Progressive groups in the European Parliament have opposed the Regulation, calling it a deal that “tramples fundamental rights and takes migration policy backwards,” passed on the back of “a right to far-right majority.”
Speaking on the announcement of the deal, Aodhán Ó Ríordáin MEP said:
“What we are seeing agreed in Brussels this week is Europe building its own version of ICE. Warrantless home raids. Offshore detention centres. Children locked up. It is a dark day for fundamental rights in the European Union.
“Fine Gael’s group in the European Parliament has once again found common cause with the far right to make this happen. While FG politicians go to Washington every year to lobby for amnesty for undocumented Irish immigrants, their MEPs are back in Brussels voting to lock up migrants in detention centres outside the EU. The hypocrisy is breathtaking.
“Make no mistake, this is part of a broader rightward shift in European politics, but also in Irish politics.

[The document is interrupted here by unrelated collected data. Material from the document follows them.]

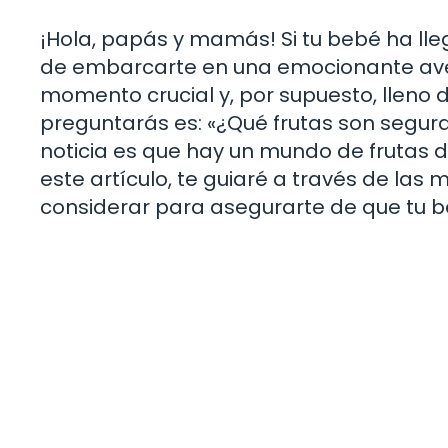
¡Hola, papás y mamás! Si tu bebé ha lleg
de embarcarte en una emocionante avent
momento crucial y, por supuesto, lleno 
preguntarás es: «¿Qué frutas son segu
noticia es que hay un mundo de frutas d
este artículo, te guiaré a través de la
considerar para asegurarte de que tu be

For months now we have seen the Tánaiste and Taoiseach, as well as other Fine Gael and Fianna Fáil figures, recklessly linking migration and homelessness — dog-whistle politics that has no place in serious public debate.
“There is another way. Spain, under the social-democratic government of Pedro Sánchez, has committed to regularise 500,000 undocumented migrants. In so doing they are treating people with dignity, but also growing their economy. Spain now has the fastest-growing economy in the Eurozone, in no small part due to its recognition that Europe’s economy needs migrants. That is what a sensible migration policy looks like.
“Labour and the S&D will always stand against a politics that seeks to scrape the bottom of the barrel. Europe was built on values. We intend to defend them.”